【コミカライズ決定】王太子妃候補クララの恋愛事情~政略結婚なんてお断りします~
「スチュアート様、お戻りください!」

「ここから先はお通しできません!」

(ん?)


 広間に複数の男性の声が響いた。


「黙れ!誰に口を利いていると思ってるんだ!」


 見れば、喧騒の中心には、恰幅の良い男性が一人。周囲に集まった騎士たちをものともせず、闊歩している。


「陛下と話がしたいと言ってるだろう!取次は済んだのか!?」

「ですからなりませんと!」

(あれは確か……)


 いつかの夜会で、クララはあの男がレイチェルと共にいるのを見かけたことがある。騎士たちが頻りにスチュアート、という呼んでいることからも間違いないだろう。

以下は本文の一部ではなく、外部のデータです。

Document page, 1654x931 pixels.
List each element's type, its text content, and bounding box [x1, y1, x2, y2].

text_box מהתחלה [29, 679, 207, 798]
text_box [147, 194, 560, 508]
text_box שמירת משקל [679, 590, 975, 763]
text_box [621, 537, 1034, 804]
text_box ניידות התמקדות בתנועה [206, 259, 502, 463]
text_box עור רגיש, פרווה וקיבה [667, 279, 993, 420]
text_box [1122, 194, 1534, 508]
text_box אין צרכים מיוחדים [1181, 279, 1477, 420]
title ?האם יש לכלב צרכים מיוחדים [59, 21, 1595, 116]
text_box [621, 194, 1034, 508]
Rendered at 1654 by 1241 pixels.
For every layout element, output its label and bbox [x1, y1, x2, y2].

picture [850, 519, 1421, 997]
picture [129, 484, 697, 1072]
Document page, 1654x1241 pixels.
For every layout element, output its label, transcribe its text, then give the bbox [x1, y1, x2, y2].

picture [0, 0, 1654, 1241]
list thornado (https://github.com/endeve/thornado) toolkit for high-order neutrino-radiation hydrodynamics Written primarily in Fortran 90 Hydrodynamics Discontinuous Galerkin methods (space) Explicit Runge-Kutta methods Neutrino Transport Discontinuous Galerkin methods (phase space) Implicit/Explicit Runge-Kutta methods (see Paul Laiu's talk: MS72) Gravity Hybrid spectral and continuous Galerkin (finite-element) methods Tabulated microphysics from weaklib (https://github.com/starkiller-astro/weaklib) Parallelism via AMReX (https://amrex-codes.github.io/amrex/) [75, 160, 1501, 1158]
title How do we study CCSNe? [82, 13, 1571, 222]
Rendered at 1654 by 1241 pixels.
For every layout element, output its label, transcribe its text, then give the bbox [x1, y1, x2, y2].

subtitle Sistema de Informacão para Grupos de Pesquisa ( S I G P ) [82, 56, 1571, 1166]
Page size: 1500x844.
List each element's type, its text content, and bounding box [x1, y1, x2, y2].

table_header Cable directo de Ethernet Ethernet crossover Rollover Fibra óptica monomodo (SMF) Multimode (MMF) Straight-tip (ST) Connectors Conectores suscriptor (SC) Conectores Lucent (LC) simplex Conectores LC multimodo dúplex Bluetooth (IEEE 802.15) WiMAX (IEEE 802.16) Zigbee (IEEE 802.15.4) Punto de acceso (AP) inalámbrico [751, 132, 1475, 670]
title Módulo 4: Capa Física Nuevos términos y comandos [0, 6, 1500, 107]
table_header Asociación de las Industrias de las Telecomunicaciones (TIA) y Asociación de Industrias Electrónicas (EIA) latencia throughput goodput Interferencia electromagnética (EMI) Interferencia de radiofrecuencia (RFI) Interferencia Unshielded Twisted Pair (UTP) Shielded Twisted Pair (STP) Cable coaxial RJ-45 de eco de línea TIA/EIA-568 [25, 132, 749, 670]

 財務大臣――――レイチェルの父親であるスチュアート伯爵だった。


「何をボサッとしている!これは命令だ!さっさとしろ!聞かぬなら――――」

「大臣職を解任されたあなたに、私たちへの命令権はありません」


 騎士たちはピシャリとそう言い放つと、伯爵の行く手を阻んだ。


(大臣職を解任された!?)


 思わぬことに、クララは目を見張った。

 大臣の罷免権を持つのは、国王のみ。けれど、権利を行使できるのは、余程の不正や不信任行為があった時だけだ。

 下級官の場合にも、通常、人事に関することは、先にじわじわと噂が広まり、後から何かしらの処分が下されることが多い。だからこそ、今回のことは、寝耳に水だった。

 レイチェルの父親は、娘とは違って処世術に長けていたし、王の信頼も篤い。そのために、レイチェルがヨハネスの内侍として上がったのだろうし、こんな形で解任に追い込まれるとは、想像もしていなかったのだ。